» **Problem details**: What follows is a listing to transcribe exactly, leaving the pictures out.
**********
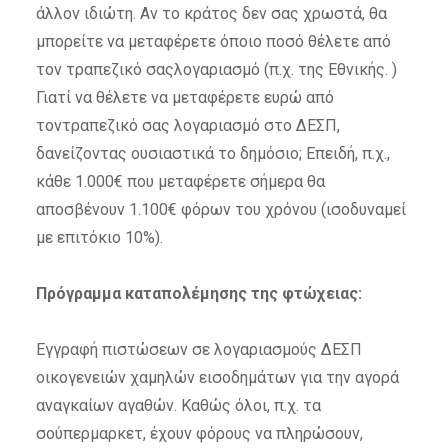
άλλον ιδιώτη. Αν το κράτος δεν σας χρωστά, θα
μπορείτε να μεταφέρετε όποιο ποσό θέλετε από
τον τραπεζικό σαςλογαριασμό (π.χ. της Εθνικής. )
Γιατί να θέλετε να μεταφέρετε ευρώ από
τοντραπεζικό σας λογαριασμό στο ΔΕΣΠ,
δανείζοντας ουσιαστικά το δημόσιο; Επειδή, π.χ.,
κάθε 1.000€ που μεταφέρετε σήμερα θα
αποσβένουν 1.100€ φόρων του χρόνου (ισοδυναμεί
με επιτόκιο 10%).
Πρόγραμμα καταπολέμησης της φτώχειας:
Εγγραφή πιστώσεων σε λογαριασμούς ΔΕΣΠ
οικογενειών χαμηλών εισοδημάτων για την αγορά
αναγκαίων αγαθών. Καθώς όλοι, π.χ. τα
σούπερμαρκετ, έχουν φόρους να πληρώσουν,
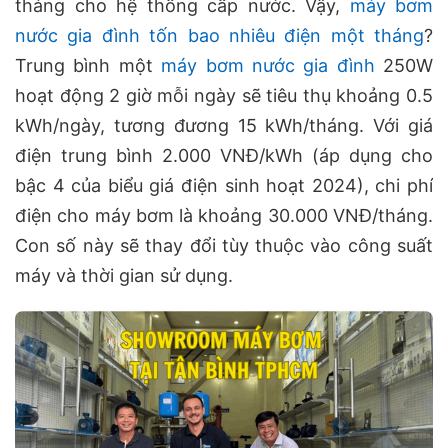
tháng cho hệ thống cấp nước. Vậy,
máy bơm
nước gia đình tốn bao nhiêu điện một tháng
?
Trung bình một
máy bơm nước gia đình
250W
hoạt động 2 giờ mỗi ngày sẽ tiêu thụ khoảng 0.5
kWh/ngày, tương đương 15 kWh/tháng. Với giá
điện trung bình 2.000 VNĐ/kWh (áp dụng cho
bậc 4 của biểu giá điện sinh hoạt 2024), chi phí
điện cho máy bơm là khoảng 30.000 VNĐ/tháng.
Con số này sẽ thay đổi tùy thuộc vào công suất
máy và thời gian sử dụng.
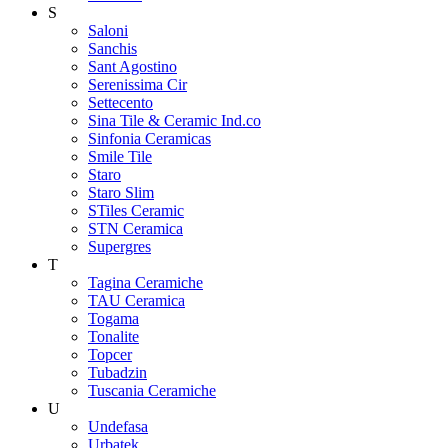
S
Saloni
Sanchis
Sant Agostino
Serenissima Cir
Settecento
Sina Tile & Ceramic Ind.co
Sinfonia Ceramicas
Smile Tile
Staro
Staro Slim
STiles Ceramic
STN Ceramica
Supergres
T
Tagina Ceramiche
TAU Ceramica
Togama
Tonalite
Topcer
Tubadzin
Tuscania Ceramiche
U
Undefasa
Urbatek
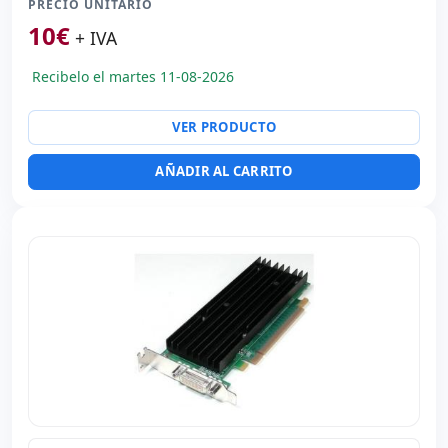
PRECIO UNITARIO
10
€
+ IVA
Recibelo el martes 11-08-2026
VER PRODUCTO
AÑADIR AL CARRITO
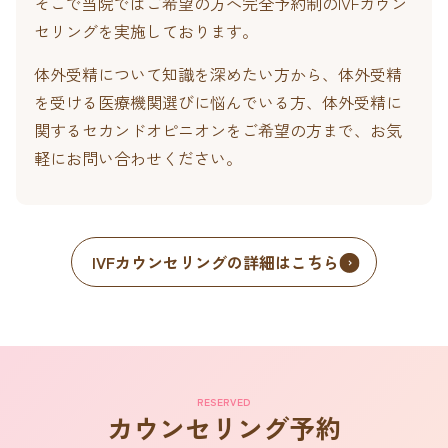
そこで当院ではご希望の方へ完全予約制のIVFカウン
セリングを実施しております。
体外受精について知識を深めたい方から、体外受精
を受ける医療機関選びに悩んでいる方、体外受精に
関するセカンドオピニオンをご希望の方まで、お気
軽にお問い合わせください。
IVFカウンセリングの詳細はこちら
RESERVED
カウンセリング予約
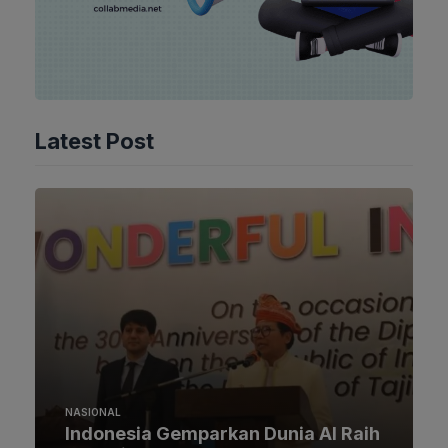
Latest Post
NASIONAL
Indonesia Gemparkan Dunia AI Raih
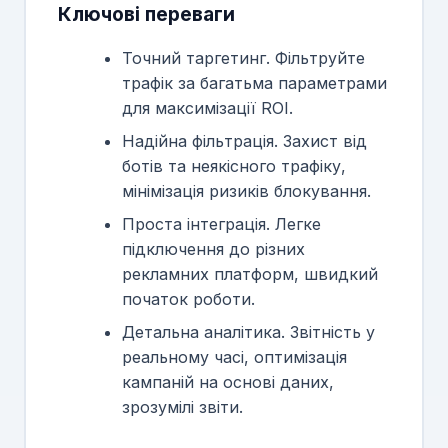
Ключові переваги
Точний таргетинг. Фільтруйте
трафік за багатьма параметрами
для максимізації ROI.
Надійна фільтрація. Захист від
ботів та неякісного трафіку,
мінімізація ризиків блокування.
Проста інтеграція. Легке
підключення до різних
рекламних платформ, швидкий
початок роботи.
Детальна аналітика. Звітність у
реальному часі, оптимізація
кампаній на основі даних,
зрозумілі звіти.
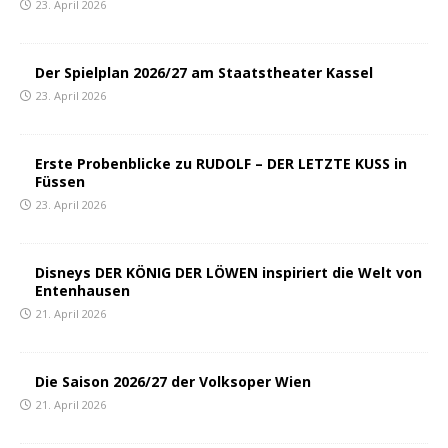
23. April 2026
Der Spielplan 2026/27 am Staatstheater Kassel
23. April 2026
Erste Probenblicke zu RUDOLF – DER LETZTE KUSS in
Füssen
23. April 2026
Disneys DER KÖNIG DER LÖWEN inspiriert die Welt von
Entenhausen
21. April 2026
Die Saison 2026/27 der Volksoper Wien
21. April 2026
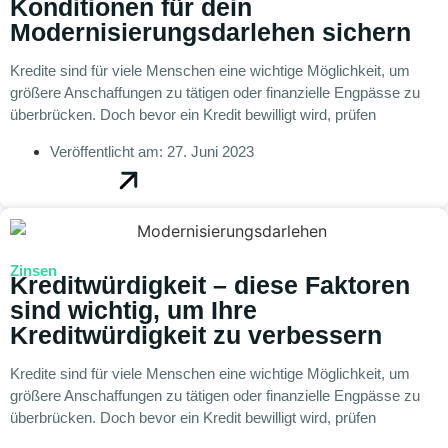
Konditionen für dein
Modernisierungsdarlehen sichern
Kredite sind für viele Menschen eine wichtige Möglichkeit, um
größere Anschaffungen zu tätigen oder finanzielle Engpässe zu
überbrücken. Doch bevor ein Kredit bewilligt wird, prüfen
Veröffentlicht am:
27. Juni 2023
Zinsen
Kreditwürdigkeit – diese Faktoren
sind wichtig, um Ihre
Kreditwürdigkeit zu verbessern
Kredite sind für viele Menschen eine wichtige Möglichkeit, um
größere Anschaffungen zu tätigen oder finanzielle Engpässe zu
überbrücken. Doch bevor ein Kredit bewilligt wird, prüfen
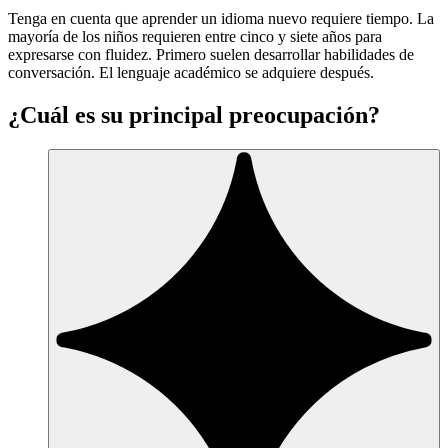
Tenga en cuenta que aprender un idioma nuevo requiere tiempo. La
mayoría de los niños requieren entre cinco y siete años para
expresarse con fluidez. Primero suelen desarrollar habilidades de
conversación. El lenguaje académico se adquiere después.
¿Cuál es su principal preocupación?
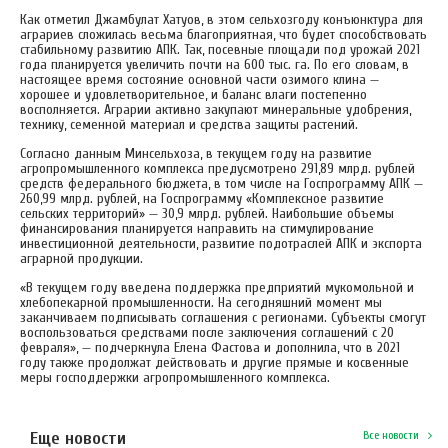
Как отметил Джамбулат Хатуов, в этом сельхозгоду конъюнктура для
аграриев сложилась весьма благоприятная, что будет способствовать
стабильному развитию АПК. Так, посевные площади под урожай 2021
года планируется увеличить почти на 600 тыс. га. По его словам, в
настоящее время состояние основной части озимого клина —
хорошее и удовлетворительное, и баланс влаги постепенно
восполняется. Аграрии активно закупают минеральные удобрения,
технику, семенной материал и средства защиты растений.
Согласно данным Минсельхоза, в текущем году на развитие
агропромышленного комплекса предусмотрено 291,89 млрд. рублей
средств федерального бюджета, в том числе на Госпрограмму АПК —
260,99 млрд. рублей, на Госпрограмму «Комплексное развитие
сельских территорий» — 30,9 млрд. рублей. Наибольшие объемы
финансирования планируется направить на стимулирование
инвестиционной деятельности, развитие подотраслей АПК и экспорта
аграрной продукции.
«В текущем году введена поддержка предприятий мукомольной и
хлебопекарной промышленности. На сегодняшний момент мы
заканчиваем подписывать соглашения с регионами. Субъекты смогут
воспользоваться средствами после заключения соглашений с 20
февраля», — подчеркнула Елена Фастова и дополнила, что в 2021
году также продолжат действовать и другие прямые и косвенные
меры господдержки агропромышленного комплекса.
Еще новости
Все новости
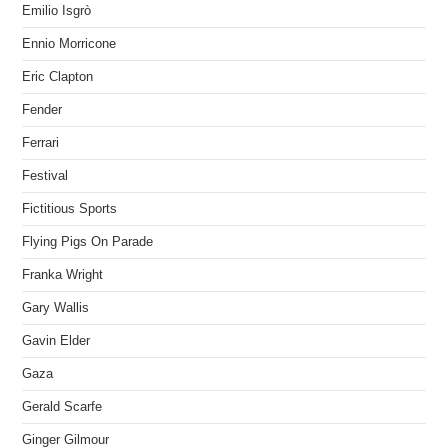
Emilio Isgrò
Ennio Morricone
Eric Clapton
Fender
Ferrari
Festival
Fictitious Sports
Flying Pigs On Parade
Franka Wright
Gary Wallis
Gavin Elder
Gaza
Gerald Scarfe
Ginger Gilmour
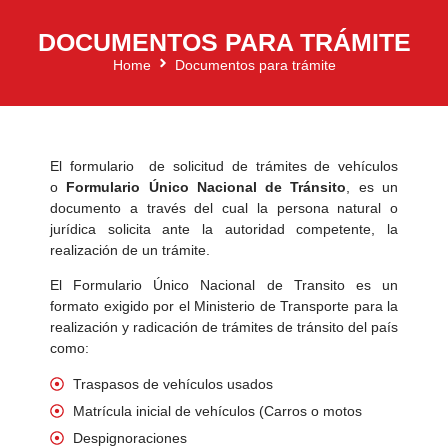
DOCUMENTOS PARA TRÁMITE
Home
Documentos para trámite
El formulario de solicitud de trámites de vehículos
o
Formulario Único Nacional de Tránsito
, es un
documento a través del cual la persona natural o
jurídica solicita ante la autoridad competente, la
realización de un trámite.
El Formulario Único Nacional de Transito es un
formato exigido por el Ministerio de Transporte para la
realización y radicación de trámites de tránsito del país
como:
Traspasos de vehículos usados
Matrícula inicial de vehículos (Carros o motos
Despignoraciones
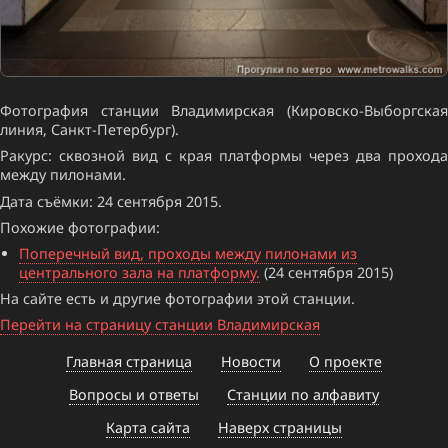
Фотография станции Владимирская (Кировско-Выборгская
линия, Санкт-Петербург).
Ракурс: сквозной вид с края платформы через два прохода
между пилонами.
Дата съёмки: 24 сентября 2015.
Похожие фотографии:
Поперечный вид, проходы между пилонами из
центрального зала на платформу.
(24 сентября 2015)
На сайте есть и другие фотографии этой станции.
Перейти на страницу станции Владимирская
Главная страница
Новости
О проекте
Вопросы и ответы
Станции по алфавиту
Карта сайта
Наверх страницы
**********
» **Completed task**:
άλλον ιδιώτη. Αν το κράτος δεν σας χρωστά, θα
μπορείτε να μεταφέρετε όποιο ποσό θέλετε από
τον τραπεζικό σαςλογαριασμό (π.χ. της Εθνικής. )
Γιατί να θέλετε να μεταφέρετε ευρώ από
τοντραπεζικό σας λογαριασμό στο ΔΕΣΠ,
δανείζοντας ουσιαστικά το δημόσιο; Επειδή, π.χ.,
κάθε 1.000€ που μεταφέρετε σήμερα θα
αποσβένουν 1.100€ φόρων του χρόνου (ισοδυναμεί
με επιτόκιο 10%).
Πρόγραμμα καταπολέμησης της φτώχειας:
Εγγραφή πιστώσεων σε λογαριασμούς ΔΕΣΠ
οικογενειών χαμηλών εισοδημάτων για την αγορά
αναγκαίων αγαθών. Καθώς όλοι, π.χ. τα
σούπερμαρκετ, έχουν φόρους να πληρώσουν,
tháng cho hệ thống cấp nước. Vậy,
máy bơm
nước gia đình tốn bao nhiêu điện một tháng
?
Trung bình một
máy bơm nước gia đình
250W
hoạt động 2 giờ mỗi ngày sẽ tiêu thụ khoảng 0.5
kWh/ngày, tương đương 15 kWh/tháng. Với giá
điện trung bình 2.000 VNĐ/kWh (áp dụng cho
bậc 4 của biểu giá điện sinh hoạt 2024), chi phí
điện cho máy bơm là khoảng 30.000 VNĐ/tháng.
Con số này sẽ thay đổi tùy thuộc vào công suất
máy và thời gian sử dụng.
S
Saloni
Sanchis
Sant Agostino
Serenissima Cir
Settecento
Sina Tile & Ceramic Ind.co
Sinfonia Ceramicas
Smile Tile
Staro
Staro Slim
STiles Ceramic
STN Ceramica
Supergres
T
Tagina Ceramiche
TAU Ceramica
Togama
Tonalite
Topcer
Tubadzin
Tuscania Ceramiche
U
Undefasa
Urbatek
PRECIO UNITARIO
10
€
+ IVA
Recibelo el martes 11-08-2026
VER PRODUCTO
AÑADIR AL CARRITO
そこで当院ではご希望の方へ完全予約制のIVFカウン
セリングを実施しております。
体外受精について知識を深めたい方から、体外受精
を受ける医療機関選びに悩んでいる方、体外受精に
関するセカンドオピニオンをご希望の方まで、お気
軽にお問い合わせください。
IVFカウンセリングの詳細はこちら
RESERVED
カウンセリング予約
Latest Post
NASIONAL
Indonesia Gemparkan Dunia AI Raih
Ключові переваги
Точний таргетинг. Фільтруйте
трафік за багатьма параметрами
для максимізації ROI.
Надійна фільтрація. Захист від
ботів та неякісного трафіку,
мінімізація ризиків блокування.
Проста інтеграція. Легке
підключення до різних
рекламних платформ, швидкий
початок роботи.
Детальна аналітика. Звітність у
реальному часі, оптимізація
кампаній на основі даних,
зрозумілі звіти.
23. April 2026
Der Spielplan 2026/27 am Staatstheater Kassel
23. April 2026
Erste Probenblicke zu RUDOLF – DER LETZTE KUSS in
Füssen
23. April 2026
Disneys DER KÖNIG DER LÖWEN inspiriert die Welt von
Entenhausen
21. April 2026
Die Saison 2026/27 der Volksoper Wien
21. April 2026
Konditionen für dein
Modernisierungsdarlehen sichern
Kredite sind für viele Menschen eine wichtige Möglichkeit, um
größere Anschaffungen zu tätigen oder finanzielle Engpässe zu
überbrücken. Doch bevor ein Kredit bewilligt wird, prüfen
Veröffentlicht am:
27. Juni 2023
Zinsen
Kreditwürdigkeit – diese Faktoren
sind wichtig, um Ihre
Kreditwürdigkeit zu verbessern
Kredite sind für viele Menschen eine wichtige Möglichkeit, um
größere Anschaffungen zu tätigen oder finanzielle Engpässe zu
überbrücken. Doch bevor ein Kredit bewilligt wird, prüfen
Tenga en cuenta que aprender un idioma nuevo requiere tiempo. La
mayoría de los niños requieren entre cinco y siete años para
expresarse con fluidez. Primero suelen desarrollar habilidades de
conversación. El lenguaje académico se adquiere después.
¿Cuál es su principal preocupación?
Как отметил Джамбулат Хатуов, в этом сельхозгоду конъюнктура для
аграриев сложилась весьма благоприятная, что будет способствовать
стабильному развитию АПК. Так, посевные площади под урожай 2021
года планируется увеличить почти на 600 тыс. га. По его словам, в
настоящее время состояние основной части озимого клина —
хорошее и удовлетворительное, и баланс влаги постепенно
восполняется. Аграрии активно закупают минеральные удобрения,
технику, семенной материал и средства защиты растений.
Согласно данным Минсельхоза, в текущем году на развитие
агропромышленного комплекса предусмотрено 291,89 млрд. рублей
средств федерального бюджета, в том числе на Госпрограмму АПК —
260,99 млрд. рублей, на Госпрограмму «Комплексное развитие
сельских территорий» — 30,9 млрд. рублей. Наибольшие объемы
финансирования планируется направить на стимулирование
инвестиционной деятельности, развитие подотраслей АПК и экспорта
аграрной продукции.
«В текущем году введена поддержка предприятий мукомольной и
хлебопекарной промышленности. На сегодняшний момент мы
заканчиваем подписывать соглашения с регионами. Субъекты смогут
воспользоваться средствами после заключения соглашений с 20
февраля», — подчеркнула Елена Фастова и дополнила, что в 2021
году также продолжат действовать и другие прямые и косвенные
меры господдержки агропромышленного комплекса.
Еще новости
Все новости
Emilio Isgrò
Ennio Morricone
Eric Clapton
Fender
Ferrari
Festival
Fictitious Sports
Flying Pigs On Parade
Franka Wright
Gary Wallis
Gavin Elder
Gaza
Gerald Scarfe
Ginger Gilmour
DOCUMENTOS PARA TRÁMITE
Home
Documentos para trámite
El formulario de solicitud de trámites de vehículos
o
Formulario Único Nacional de Tránsito
, es un
documento a través del cual la persona natural o
jurídica solicita ante la autoridad competente, la
realización de un trámite.
El Formulario Único Nacional de Transito es un
formato exigido por el Ministerio de Transporte para la
realización y radicación de trámites de tránsito del país
como:
Traspasos de vehículos usados
Matrícula inicial de vehículos (Carros o motos
Despignoraciones
Фотография станции Владимирская (Кировско-Выборгская
линия, Санкт-Петербург).
Ракурс: сквозной вид с края платформы через два прохода
между пилонами.
Дата съёмки: 24 сентября 2015.
Похожие фотографии:
Поперечный вид, проходы между пилонами из
центрального зала на платформу.
(24 сентября 2015)
На сайте есть и другие фотографии этой станции.
Перейти на страницу станции Владимирская
Главная страница
Новости
О проекте
Вопросы и ответы
Станции по алфавиту
Карта сайта
Наверх страницы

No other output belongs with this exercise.